▶ PROVIDED INFORMATION
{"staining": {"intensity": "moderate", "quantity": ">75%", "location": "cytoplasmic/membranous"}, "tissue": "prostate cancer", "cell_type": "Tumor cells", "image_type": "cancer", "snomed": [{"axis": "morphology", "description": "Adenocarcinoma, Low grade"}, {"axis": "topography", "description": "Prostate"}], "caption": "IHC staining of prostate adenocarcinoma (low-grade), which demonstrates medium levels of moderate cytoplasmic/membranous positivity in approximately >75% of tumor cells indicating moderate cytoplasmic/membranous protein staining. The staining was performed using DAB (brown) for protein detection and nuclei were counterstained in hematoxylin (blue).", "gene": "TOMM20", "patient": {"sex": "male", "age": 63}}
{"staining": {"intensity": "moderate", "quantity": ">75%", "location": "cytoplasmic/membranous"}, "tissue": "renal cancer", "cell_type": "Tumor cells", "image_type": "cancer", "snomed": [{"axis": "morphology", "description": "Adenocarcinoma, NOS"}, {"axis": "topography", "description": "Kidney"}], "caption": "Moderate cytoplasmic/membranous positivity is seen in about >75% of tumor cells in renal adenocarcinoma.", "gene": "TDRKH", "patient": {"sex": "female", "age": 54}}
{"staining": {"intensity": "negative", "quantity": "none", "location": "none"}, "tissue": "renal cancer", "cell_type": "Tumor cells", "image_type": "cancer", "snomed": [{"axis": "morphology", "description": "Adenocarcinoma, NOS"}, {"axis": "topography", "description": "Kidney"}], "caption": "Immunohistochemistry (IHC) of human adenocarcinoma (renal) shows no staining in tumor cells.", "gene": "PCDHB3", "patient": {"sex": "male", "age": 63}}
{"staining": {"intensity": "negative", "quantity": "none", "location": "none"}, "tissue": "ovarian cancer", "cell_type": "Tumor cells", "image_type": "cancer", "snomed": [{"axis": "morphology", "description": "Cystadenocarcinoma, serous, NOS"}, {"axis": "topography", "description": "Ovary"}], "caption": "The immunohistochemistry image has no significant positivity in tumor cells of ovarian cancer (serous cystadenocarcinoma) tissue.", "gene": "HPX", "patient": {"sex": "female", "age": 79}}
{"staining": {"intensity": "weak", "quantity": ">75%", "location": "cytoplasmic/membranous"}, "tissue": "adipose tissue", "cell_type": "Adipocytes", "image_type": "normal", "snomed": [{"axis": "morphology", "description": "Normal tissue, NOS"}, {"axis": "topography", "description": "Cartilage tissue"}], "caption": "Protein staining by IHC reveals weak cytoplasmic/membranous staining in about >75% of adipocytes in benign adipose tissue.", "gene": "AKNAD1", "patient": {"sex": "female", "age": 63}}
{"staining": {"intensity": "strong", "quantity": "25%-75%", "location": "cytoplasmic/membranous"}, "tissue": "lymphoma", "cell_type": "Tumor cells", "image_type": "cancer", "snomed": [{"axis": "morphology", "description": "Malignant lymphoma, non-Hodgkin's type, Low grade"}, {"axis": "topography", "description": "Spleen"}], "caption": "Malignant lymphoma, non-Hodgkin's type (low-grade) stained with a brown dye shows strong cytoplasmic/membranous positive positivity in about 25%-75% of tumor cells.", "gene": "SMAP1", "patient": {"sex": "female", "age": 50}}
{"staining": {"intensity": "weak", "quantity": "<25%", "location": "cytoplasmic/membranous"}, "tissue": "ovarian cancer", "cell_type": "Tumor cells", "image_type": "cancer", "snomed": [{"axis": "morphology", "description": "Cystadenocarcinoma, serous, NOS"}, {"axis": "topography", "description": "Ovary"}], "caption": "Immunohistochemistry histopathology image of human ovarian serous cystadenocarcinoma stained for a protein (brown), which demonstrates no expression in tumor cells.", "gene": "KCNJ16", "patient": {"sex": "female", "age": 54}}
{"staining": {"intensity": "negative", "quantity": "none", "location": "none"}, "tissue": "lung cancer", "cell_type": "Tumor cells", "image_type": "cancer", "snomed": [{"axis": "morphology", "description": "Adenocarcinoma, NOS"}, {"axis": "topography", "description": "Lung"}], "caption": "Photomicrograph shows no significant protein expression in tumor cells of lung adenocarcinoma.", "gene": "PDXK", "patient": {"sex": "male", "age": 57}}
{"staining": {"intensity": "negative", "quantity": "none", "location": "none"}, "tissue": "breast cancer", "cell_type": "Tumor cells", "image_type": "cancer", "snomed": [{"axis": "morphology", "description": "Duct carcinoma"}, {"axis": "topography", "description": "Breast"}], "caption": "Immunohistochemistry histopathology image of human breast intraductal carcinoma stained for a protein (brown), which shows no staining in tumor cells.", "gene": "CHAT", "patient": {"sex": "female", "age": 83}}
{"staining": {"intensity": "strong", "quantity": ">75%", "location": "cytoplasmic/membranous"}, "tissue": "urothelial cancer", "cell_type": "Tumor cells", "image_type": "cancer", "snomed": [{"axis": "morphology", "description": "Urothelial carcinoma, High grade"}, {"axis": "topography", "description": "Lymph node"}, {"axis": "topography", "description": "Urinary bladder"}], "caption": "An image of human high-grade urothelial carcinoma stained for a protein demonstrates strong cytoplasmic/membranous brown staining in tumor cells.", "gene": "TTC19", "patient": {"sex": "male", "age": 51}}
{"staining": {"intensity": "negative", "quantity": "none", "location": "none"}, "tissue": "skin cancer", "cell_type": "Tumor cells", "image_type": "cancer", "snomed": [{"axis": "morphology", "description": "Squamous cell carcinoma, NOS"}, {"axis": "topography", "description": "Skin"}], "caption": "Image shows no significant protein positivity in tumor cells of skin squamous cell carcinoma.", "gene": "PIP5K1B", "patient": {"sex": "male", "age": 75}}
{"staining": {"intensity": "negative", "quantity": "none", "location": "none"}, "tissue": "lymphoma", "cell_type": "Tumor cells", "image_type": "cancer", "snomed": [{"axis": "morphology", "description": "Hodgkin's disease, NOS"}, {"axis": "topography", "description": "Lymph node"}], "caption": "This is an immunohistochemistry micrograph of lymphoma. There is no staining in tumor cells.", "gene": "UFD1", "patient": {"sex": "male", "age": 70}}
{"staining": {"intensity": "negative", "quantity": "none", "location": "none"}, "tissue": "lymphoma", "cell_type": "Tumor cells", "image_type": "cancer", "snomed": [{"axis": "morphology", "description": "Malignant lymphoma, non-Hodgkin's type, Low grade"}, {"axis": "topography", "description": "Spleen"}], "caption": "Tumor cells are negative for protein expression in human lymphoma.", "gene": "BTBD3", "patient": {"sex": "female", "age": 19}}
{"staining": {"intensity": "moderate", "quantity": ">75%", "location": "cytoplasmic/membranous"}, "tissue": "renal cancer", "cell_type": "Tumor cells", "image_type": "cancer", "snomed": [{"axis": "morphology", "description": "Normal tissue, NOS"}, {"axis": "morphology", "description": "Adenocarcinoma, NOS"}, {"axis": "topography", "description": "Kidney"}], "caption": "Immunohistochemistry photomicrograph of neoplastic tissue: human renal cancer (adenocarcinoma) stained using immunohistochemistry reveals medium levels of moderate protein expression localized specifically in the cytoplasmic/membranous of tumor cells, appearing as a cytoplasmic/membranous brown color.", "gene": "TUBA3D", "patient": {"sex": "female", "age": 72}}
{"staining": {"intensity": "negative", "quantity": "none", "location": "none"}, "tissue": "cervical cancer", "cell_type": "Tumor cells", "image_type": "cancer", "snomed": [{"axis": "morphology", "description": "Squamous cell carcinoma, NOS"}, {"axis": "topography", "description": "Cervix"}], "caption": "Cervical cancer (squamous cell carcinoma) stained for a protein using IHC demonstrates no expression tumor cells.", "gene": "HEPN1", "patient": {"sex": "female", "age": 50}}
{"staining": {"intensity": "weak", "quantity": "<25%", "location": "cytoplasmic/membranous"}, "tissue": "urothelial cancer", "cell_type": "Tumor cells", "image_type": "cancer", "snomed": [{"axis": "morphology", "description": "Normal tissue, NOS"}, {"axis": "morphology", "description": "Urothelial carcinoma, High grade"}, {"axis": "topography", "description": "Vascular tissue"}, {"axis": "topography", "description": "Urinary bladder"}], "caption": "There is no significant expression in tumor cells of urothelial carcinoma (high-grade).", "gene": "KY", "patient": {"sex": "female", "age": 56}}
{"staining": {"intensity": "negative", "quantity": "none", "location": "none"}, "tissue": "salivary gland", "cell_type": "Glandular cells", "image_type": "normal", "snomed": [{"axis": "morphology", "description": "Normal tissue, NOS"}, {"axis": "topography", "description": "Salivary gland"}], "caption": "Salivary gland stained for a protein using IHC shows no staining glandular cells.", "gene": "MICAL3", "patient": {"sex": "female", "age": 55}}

▶ ABOUT THIS TASK
Copy range, inclusive: the line holding "immunohistochemistry image has" to the line holding "non-Hodgkin's type (low-grade)". Reproduce exactly those lines of the records above and no others.

▶ TASK RESPONSE
{"staining": {"intensity": "negative", "quantity": "none", "location": "none"}, "tissue": "ovarian cancer", "cell_type": "Tumor cells", "image_type": "cancer", "snomed": [{"axis": "morphology", "description": "Cystadenocarcinoma, serous, NOS"}, {"axis": "topography", "description": "Ovary"}], "caption": "The immunohistochemistry image has no significant positivity in tumor cells of ovarian cancer (serous cystadenocarcinoma) tissue.", "gene": "HPX", "patient": {"sex": "female", "age": 79}}
{"staining": {"intensity": "weak", "quantity": ">75%", "location": "cytoplasmic/membranous"}, "tissue": "adipose tissue", "cell_type": "Adipocytes", "image_type": "normal", "snomed": [{"axis": "morphology", "description": "Normal tissue, NOS"}, {"axis": "topography", "description": "Cartilage tissue"}], "caption": "Protein staining by IHC reveals weak cytoplasmic/membranous staining in about >75% of adipocytes in benign adipose tissue.", "gene": "AKNAD1", "patient": {"sex": "female", "age": 63}}
{"staining": {"intensity": "strong", "quantity": "25%-75%", "location": "cytoplasmic/membranous"}, "tissue": "lymphoma", "cell_type": "Tumor cells", "image_type": "cancer", "snomed": [{"axis": "morphology", "description": "Malignant lymphoma, non-Hodgkin's type, Low grade"}, {"axis": "topography", "description": "Spleen"}], "caption": "Malignant lymphoma, non-Hodgkin's type (low-grade) stained with a brown dye shows strong cytoplasmic/membranous positive positivity in about 25%-75% of tumor cells.", "gene": "SMAP1", "patient": {"sex": "female", "age": 50}}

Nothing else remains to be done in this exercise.